====== Source data ======

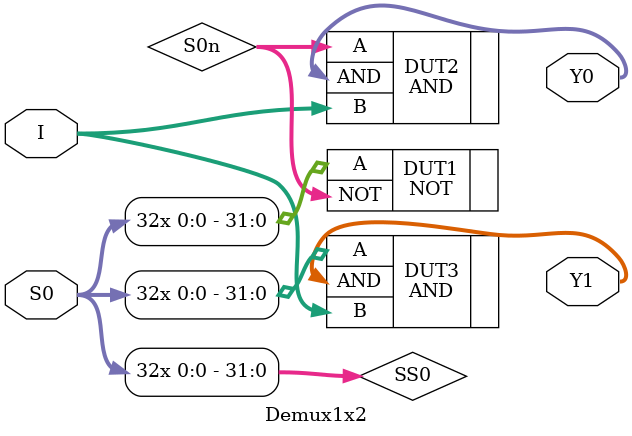
<source format=v>
module Demux1x2 #(parameter N=32)(S0,I,Y0,Y1);
input S0;
input [N-1:0]I;
output [N-1:0]Y0,Y1;
wire [N-1:0]S0n;
wire [N-1:0]SS0;
assign SS0={(N){S0}};
//not(S0n,S0);
NOT #(.N(N)) DUT1(.A(SS0),.NOT(S0n));
//and(Y0,S0n,I);
AND #(.N(N)) DUT2(.A(S0n),.B(I),.AND(Y0));
//and(Y1,S0,I);
AND #(.N(N)) DUT3(.A(SS0),.B(I),.AND(Y1));
endmodule
</source>
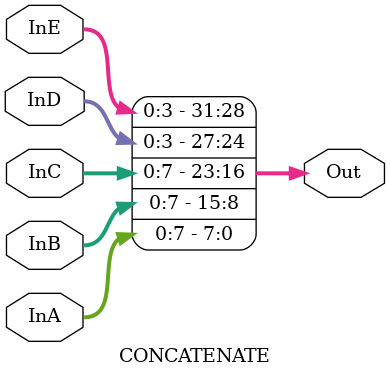
<source format=v>
module CONCATENATE(InA, InB, InC, InD, InE, Out);
  input[0:7] InA, InB, InC;
  input[0:3] InD, InE;
  output[0:31] Out;
  assign Out = {InE, InD, InC, InB, InA};
endmodule
</source>
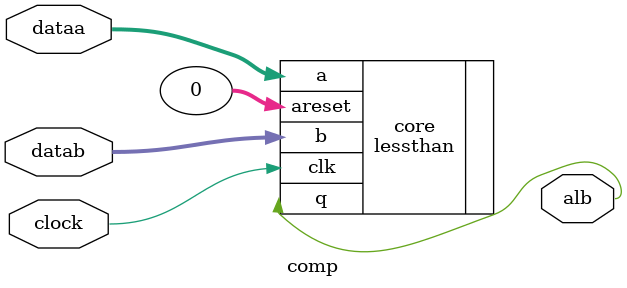
<source format=v>
`timescale 1ns / 1ps


module comp(
    input clock,
    input [31:0] dataa,
    input [31:0] datab,
    output alb
    );


lessthan core(
		.a(dataa),      //      a.a
		.areset(0), // areset.reset
		.b(datab),      //      b.b
		.clk(clock),    //    clk.clk
		.q(alb)       //      q.q
	);
endmodule

</source>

======

To-do item → Could you output all of the entries above exactly? Leave the pictures out.

Your response →
<source format=v>
module Demux1x2 #(parameter N=32)(S0,I,Y0,Y1);
input S0;
input [N-1:0]I;
output [N-1:0]Y0,Y1;
wire [N-1:0]S0n;
wire [N-1:0]SS0;
assign SS0={(N){S0}};
//not(S0n,S0);
NOT #(.N(N)) DUT1(.A(SS0),.NOT(S0n));
//and(Y0,S0n,I);
AND #(.N(N)) DUT2(.A(S0n),.B(I),.AND(Y0));
//and(Y1,S0,I);
AND #(.N(N)) DUT3(.A(SS0),.B(I),.AND(Y1));
endmodule
</source>
<source format=v>
module CONCATENATE(InA, InB, InC, InD, InE, Out);
  input[0:7] InA, InB, InC;
  input[0:3] InD, InE;
  output[0:31] Out;
  assign Out = {InE, InD, InC, InB, InA};
endmodule
</source>
<source format=v>
`timescale 1ns / 1ps


module comp(
    input clock,
    input [31:0] dataa,
    input [31:0] datab,
    output alb
    );


lessthan core(
		.a(dataa),      //      a.a
		.areset(0), // areset.reset
		.b(datab),      //      b.b
		.clk(clock),    //    clk.clk
		.q(alb)       //      q.q
	);
endmodule

</source>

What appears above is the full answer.